Pasó media hora larga antes que Gordon levantara la cabeza. Everard estaba intranquilo, levemente irritado por aquella conducta altiva, pero el interés le mantenía inmóvil en su asiento.
Gordon exhibió una dentadura blanquísima, al hacer una mueca de amplia satisfacción, y habló:
—¡Ah, por fin! ¿Sabe usted que he tenido que rechazar a veintidós candidatos? Pero usted sirve. Definitivamente, usted sirve.
—¿Para qué?
Y Everard, al decir esto, se echó hacia adelante, sintiendo que su pulso se aceleraba.

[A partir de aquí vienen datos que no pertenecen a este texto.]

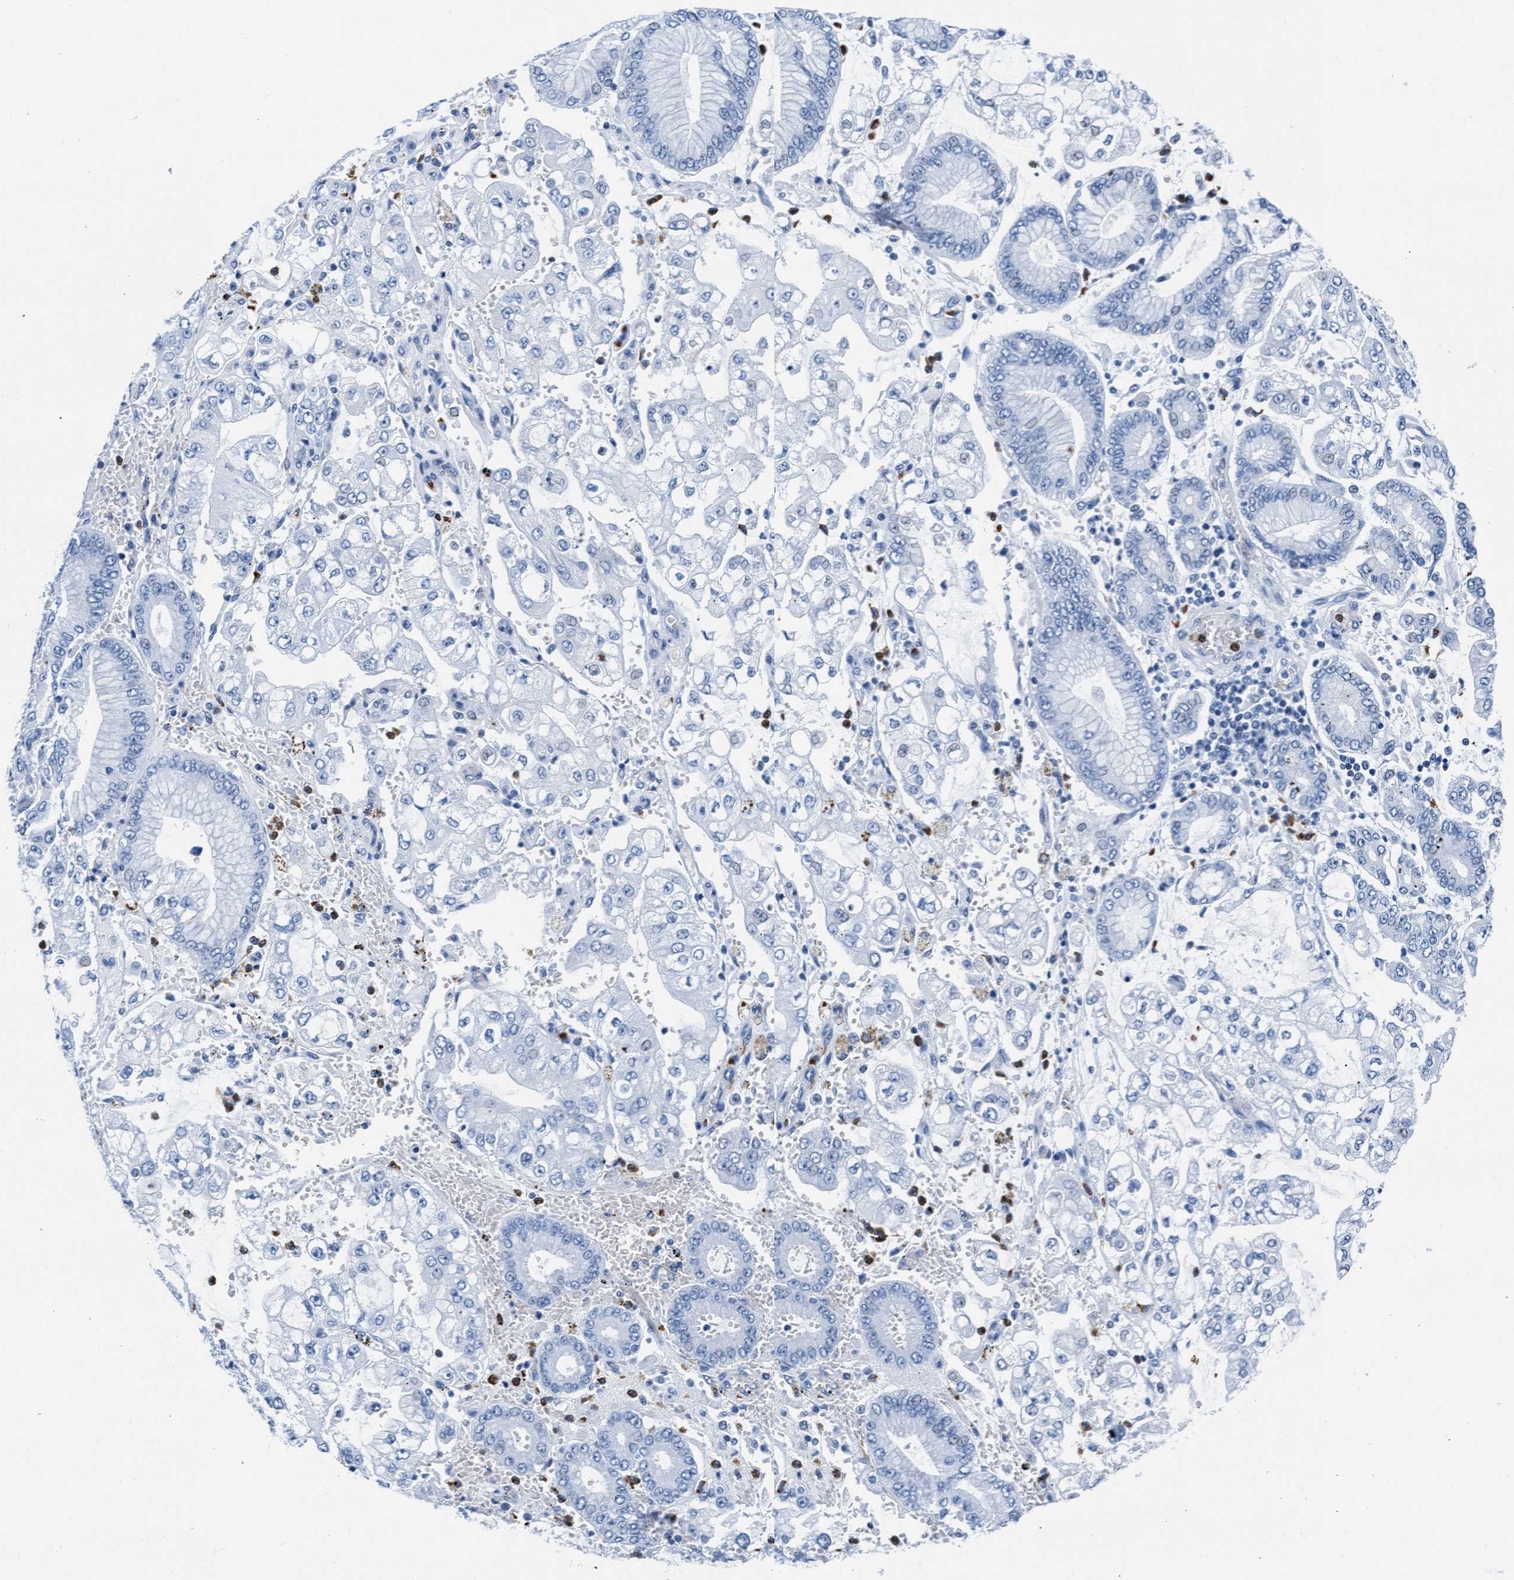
{"staining": {"intensity": "negative", "quantity": "none", "location": "none"}, "tissue": "stomach cancer", "cell_type": "Tumor cells", "image_type": "cancer", "snomed": [{"axis": "morphology", "description": "Adenocarcinoma, NOS"}, {"axis": "topography", "description": "Stomach"}], "caption": "Immunohistochemistry of human stomach cancer (adenocarcinoma) demonstrates no positivity in tumor cells.", "gene": "MMP8", "patient": {"sex": "male", "age": 76}}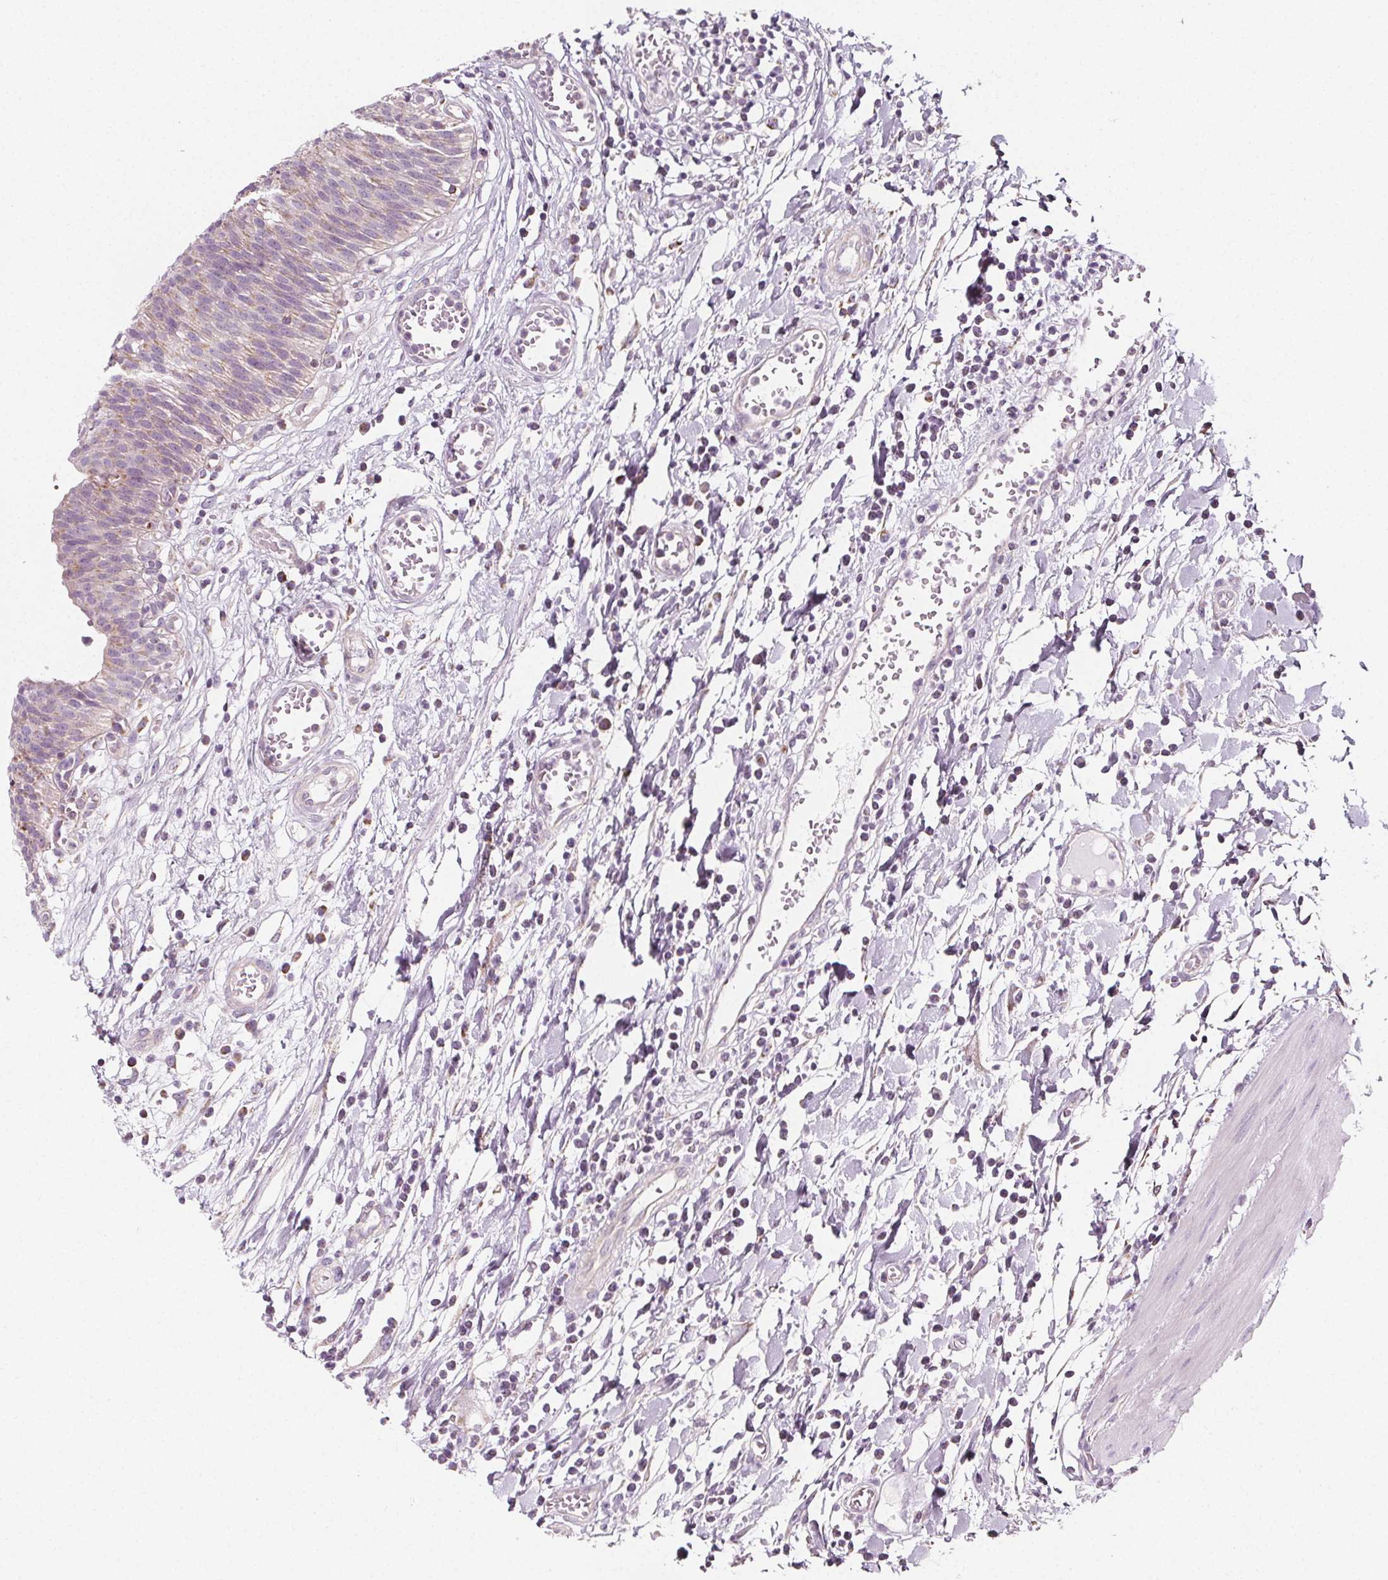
{"staining": {"intensity": "weak", "quantity": "<25%", "location": "cytoplasmic/membranous"}, "tissue": "urinary bladder", "cell_type": "Urothelial cells", "image_type": "normal", "snomed": [{"axis": "morphology", "description": "Normal tissue, NOS"}, {"axis": "topography", "description": "Urinary bladder"}], "caption": "Immunohistochemical staining of unremarkable human urinary bladder reveals no significant positivity in urothelial cells. (Immunohistochemistry (ihc), brightfield microscopy, high magnification).", "gene": "IL17C", "patient": {"sex": "male", "age": 64}}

—Para la Patrulla. Va a ser una especie de policía.
—¿Sí? ¿Dónde?
—Por doquier. Y en todo momento. Prepárese; va a tener peleas. Mire usted: nuestra compañía, aunque bastante legal, es solo un frente de batalla y una fuente de ingresos. Nuestra verdadera ocupación es patrullar el tiempo.
2
La Academia estaba en el Oeste americano y en el período Oligoceno; una edad cálida de selvas y herbazales, cuando los reptiles antecesores del hombre habían esquivado la senda de los grandes mamíferos gigantescos. Había sido erigida hacía miles de años v se mantendría durante medio millón más el tiempo suficiente para adiestrar a tantos hombres como necesitara la Patrulla, y luego sería cuidadosamente demolida hasta que no quedara ni rastro de ella. Más tarde vendría el período glacial, aparecería el hombre, y en el año 19352 después de Jesucristo (7841 del Triunfo Morenniano) los humanos hallarían el modo de viajar a través del tiempo, volverían al período Oligoceno v reedificarían la Academia.